Autre faiblesse qui s’avère une force que ce sentiment de linéarité que l’on ressent à l’écoute du disque comme l’ensemble de la discographie de Loney Dear car finalement le scandinave ne cherche t-il pas exprimer une certaine idée de l’ennui, de la monotonie et de la lumière que l’on peut finir par percevoir en creux dans ces instants atones ? Comme des berceuses doucereuses, Loney Dear finit par endormir notre conscience, nous infiltre et nous met dans un état second, dans une vie parallèle où menace et douceur s’annulent. Mais en endormant notre conscience, Emil Svanängen permet à son message de mieux entrer en nous, de laisser quelques empreintes indélébiles ici et là au plus profond de nous.

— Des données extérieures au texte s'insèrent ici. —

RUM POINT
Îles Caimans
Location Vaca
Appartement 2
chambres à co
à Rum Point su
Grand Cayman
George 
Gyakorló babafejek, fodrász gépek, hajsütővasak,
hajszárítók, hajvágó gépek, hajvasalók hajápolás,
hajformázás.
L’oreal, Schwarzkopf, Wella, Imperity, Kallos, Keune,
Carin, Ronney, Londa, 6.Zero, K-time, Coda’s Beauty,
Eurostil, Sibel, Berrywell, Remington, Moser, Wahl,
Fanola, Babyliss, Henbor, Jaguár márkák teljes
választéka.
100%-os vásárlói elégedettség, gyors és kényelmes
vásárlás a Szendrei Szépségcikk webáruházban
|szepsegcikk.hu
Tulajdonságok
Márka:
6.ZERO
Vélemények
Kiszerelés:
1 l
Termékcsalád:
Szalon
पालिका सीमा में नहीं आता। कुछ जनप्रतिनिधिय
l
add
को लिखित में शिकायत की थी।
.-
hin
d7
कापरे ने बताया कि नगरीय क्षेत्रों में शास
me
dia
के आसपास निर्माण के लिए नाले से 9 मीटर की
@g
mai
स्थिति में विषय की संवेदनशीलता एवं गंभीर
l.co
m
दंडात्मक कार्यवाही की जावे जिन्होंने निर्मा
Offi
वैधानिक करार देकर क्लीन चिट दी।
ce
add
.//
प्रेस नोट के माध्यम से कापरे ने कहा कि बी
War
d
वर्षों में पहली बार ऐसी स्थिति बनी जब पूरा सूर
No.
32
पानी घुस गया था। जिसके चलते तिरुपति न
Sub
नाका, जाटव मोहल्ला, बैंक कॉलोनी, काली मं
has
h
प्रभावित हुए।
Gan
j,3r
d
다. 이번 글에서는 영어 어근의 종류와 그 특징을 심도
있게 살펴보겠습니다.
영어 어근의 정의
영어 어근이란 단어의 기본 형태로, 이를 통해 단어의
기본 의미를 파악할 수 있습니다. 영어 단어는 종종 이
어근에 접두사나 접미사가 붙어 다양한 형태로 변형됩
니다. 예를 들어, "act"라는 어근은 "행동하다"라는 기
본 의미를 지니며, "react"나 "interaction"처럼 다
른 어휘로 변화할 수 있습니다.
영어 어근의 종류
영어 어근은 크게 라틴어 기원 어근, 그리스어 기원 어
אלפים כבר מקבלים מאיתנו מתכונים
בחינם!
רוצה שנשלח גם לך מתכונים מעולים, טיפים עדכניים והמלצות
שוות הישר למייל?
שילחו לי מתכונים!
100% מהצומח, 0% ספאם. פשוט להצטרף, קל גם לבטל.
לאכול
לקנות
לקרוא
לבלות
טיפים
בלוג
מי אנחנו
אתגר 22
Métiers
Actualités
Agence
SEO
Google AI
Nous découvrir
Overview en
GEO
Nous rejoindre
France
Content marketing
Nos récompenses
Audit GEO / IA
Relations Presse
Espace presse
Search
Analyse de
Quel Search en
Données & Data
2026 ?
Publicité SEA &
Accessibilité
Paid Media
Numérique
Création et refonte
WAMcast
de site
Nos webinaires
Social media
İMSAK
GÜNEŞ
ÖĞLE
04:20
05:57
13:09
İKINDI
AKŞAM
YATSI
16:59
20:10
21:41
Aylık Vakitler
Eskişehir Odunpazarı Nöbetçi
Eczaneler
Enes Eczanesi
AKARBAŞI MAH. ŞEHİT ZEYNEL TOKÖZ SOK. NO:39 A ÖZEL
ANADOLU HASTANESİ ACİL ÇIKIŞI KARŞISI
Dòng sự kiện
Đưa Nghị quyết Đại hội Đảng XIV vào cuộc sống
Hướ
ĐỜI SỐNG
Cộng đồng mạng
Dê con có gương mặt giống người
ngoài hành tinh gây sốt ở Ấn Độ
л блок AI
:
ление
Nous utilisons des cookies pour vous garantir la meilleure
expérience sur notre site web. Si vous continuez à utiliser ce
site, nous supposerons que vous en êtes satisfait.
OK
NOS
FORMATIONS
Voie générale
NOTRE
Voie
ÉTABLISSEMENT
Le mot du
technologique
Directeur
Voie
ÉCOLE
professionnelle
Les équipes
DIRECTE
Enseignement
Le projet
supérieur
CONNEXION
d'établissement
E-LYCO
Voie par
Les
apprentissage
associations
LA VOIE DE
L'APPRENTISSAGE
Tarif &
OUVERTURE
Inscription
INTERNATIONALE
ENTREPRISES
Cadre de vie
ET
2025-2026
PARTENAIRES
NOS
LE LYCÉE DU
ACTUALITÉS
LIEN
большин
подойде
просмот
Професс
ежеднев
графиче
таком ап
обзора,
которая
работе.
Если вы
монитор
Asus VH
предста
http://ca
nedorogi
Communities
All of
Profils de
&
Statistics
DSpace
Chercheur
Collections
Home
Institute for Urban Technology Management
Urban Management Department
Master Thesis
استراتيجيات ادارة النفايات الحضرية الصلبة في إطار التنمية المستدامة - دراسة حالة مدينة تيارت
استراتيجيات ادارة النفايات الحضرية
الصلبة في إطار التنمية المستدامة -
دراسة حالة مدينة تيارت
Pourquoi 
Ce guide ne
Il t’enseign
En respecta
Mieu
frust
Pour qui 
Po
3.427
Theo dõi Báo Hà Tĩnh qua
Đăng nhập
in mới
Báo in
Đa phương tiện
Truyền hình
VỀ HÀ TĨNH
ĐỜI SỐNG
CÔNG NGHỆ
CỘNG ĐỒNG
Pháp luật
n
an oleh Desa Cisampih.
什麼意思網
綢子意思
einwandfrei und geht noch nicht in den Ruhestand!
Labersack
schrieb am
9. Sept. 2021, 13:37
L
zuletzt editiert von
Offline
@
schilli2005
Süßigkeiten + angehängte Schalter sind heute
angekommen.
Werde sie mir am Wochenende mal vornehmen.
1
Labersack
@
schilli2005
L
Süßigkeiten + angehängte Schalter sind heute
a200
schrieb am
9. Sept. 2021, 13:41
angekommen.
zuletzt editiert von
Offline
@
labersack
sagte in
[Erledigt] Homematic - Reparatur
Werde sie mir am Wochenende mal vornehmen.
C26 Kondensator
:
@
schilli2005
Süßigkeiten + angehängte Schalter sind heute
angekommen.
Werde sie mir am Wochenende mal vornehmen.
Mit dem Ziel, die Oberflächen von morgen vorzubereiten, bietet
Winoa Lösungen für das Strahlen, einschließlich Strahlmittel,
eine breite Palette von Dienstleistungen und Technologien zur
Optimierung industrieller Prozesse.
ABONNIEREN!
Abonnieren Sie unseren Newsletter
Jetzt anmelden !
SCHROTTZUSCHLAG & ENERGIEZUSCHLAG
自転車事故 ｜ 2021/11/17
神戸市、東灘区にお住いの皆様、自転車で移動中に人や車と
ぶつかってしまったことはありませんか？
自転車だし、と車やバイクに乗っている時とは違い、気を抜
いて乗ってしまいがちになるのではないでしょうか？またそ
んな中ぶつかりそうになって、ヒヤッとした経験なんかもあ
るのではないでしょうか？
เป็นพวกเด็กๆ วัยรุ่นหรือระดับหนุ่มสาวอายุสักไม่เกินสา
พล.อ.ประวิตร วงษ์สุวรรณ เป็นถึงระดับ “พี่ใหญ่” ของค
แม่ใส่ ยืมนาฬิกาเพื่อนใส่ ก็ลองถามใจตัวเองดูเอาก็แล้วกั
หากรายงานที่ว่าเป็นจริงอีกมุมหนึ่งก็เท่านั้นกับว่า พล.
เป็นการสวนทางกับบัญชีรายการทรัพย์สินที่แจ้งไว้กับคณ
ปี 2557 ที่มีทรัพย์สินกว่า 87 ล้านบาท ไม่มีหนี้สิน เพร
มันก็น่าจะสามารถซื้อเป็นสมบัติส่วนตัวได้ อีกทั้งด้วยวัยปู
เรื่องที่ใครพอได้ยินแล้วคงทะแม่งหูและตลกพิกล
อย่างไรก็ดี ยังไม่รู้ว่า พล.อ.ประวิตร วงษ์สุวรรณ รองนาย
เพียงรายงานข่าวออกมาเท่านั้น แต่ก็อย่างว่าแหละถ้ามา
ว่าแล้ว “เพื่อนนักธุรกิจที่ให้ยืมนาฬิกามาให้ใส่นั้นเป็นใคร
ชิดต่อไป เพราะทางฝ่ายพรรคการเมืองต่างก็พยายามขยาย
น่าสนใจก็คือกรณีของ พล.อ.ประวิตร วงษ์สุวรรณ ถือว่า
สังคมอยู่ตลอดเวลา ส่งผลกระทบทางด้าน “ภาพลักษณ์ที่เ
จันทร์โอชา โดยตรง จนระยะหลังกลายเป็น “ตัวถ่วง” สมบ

Touché par la grâce tout au long de A Lantern And A Bell, Loney Dear n’a pas besoin de faire-valoir, de virtuosité ou d’arrangements luxuriants. Il lui suffit d’un piano asphyxié fin de siècle, de quelques chœurs épars, d’un lyrisme à fleur de peau. Comme un chef de gare omniscient, Emil Svanängen parvient à aiguiller notre sensibilité le long des rails de sa conscience. Il sera parfois bien difficile de ne pas se laisser submerger par les émotions tant ces chansons finissent par ressembler à des complaintes, des requiems peut-être du monde de demain, de celui d’hier. Il n’y avait guère que Sparklehorse pour nous arracher l’âme avec une telle indolence.
A qui vous demandera ce que fait Emil Svanängen , je mets fort à parier que vous ne pourrez parler de la musique de Loney Dear comme d’un énième projet Pop car ce n’est pas le propos du scandinave. Et si finalement, Emil Svanängen respectait et poursuivait cette tradition des lieder, ce romantisme hérité des Lyric Pieces d’Edvard Grieg ? Et si Emil Svanängen ne travaillait pas pour 2021 mais pour un temps qui rime avec éternité.
Et si la musique d’Emil Svanängen était à elle-seule un paysage, un refuge possible, un territoire inconnu à découvrir ? La réponse vous appartient.